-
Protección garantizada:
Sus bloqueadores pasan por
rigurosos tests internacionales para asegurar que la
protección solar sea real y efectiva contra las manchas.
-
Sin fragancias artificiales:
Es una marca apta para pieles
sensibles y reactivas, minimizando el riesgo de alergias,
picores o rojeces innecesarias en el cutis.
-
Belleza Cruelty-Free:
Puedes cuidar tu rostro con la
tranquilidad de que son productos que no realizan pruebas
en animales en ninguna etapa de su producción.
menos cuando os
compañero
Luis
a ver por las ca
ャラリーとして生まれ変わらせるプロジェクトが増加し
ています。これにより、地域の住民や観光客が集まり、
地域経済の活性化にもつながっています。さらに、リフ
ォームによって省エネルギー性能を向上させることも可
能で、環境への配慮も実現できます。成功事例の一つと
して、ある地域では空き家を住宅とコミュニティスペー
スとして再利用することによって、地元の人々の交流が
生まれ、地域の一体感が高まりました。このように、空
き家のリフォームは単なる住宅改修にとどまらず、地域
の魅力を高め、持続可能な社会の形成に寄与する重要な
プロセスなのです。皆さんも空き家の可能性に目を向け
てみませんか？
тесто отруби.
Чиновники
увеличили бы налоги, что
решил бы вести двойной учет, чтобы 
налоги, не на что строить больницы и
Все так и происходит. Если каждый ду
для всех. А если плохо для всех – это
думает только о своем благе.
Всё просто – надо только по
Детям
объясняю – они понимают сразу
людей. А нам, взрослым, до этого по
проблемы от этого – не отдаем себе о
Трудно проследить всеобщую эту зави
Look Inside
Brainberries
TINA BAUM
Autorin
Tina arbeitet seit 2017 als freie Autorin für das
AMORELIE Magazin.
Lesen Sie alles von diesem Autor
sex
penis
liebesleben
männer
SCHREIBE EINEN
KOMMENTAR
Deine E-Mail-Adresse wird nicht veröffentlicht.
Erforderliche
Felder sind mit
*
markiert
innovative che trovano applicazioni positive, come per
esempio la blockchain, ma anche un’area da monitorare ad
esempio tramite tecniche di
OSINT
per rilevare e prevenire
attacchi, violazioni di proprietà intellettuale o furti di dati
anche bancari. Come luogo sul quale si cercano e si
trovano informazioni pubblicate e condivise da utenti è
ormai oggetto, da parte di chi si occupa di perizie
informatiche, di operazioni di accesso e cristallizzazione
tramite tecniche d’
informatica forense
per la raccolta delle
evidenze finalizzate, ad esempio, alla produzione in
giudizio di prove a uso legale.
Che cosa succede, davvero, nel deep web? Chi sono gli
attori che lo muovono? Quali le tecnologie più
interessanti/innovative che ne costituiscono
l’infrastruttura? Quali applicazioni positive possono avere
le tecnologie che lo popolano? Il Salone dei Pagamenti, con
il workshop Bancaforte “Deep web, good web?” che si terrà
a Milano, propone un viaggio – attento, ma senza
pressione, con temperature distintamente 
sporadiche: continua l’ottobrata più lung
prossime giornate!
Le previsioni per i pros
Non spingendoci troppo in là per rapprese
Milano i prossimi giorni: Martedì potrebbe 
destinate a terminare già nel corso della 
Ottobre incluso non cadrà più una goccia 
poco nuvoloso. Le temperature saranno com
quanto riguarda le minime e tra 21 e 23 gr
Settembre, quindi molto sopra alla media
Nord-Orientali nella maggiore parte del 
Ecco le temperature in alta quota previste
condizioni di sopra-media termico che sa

WHAT YOU ARE ASKED TO DO:
Which lines above contain the word "этого"? Copy each one.

YOUR RESPONSE:
людей. А нам, взрослым, до этого по
проблемы от этого – не отдаем себе о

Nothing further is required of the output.